Your tasks:
(A) Answer these questions about the NSString forum thread below:
(i) Which encoding constant does the asker pass to stringWithCString?
(ii) According to the reply, what does -length return for Chinese characters?
(iii) Which method does the reply name for adjusting the range?
(B) Write out the stretch of the NSString forum thread from "In your case, you" through "are not there.".

1

I need to substring char* to some length and need to convert to NSString.

char *val substring Length

I tried

NSString *tempString = [NSString stringWithCString:val encoding:NSAsciiStringEncoding];
NSRange range = NSMakeRange (0, length);
NSString *finalValue = [tempString substringWithRange: range];

This works but not for other special character languages like chinese. If i convert To UTF8Encoding then substring length will mismatch.

Is there any other way to substring the char* then convert to UTF8 encoding?

Cintu
  • 913
  • 2
  • 15
  • 32

2 Answers2

0

You have to use the encoding, the string is encoded in.

In your case, you say to interpret the string as ASCII string. ASCII does not have chinese characters. Therefore this cannot work with chinese characters: They are not there.

Likely you have an UTF8 encoded string. But simply switching to UTF8 does not help. Since NSString and OS X/iOS at all encodes 16-Bit Unicode, but extended Unicode has 20 bits, chinese characters needs multiple codes. This has some effects, for example -length returns the number of codes, not the number of chinese characters. However, with -rangeOfComposedCharacterSequencesForRange: you can adjust the range.

For example (CJK unified ideograph-0x20016):

NSString *str = @"";                            // One chinese whatever
NSLog(@"%ld", [str length]);                      // This are "2" characters

NSRange range = {0, 1};                           // Range for the "first" character
NSLog(@"%ld %ld", range.location, range.length);  // 0 1
range = [str rangeOfComposedCharacterSequencesForRange:range];
NSLog(@"%ld %ld", range.location, range.length);  // 0 2

You can get a better answer, if you add information about the encoding of the string coming in and the required encoding for putting out.

Strings are not UTF8 or whatever strings. Strings are strings. Their storage, their representation in computer memory has an encoding, but they don't have an encoding themselves.

Source material:
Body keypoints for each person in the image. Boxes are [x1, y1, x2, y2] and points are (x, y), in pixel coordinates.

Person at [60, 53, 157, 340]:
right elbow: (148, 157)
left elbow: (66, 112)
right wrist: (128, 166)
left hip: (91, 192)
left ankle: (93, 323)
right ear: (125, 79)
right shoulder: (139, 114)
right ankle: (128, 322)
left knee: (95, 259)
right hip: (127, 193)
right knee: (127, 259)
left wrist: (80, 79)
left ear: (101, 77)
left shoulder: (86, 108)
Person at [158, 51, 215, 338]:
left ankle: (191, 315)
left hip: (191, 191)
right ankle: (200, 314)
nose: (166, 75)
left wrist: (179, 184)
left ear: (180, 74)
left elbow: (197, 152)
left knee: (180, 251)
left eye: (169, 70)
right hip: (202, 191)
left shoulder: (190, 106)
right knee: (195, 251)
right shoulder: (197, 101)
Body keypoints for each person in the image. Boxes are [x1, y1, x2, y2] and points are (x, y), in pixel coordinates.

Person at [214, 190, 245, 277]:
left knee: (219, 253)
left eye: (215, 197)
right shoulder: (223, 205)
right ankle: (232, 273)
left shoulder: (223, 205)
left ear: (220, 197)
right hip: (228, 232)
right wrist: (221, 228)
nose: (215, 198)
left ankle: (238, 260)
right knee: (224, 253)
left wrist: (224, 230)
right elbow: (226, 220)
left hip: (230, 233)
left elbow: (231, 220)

--

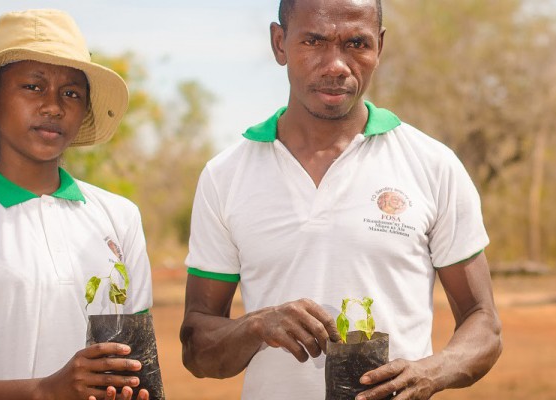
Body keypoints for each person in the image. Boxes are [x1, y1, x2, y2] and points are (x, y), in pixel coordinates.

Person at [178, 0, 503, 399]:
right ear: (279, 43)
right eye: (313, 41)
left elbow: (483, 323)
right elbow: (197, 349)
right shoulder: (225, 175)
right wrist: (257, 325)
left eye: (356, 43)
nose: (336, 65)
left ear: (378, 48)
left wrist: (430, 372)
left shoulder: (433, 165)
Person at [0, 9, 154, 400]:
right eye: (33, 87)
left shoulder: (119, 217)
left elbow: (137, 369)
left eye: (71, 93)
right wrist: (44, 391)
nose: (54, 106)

Answers below:
(A)
(i) NSAsciiStringEncoding
(ii) The number of codes, not the number of Chinese characters
(iii) -rangeOfComposedCharacterSequencesForRange:

(B)
In your case, you say to interpret the string as ASCII string. ASCII does not have chinese characters. Therefore this cannot work with chinese characters: They are not there.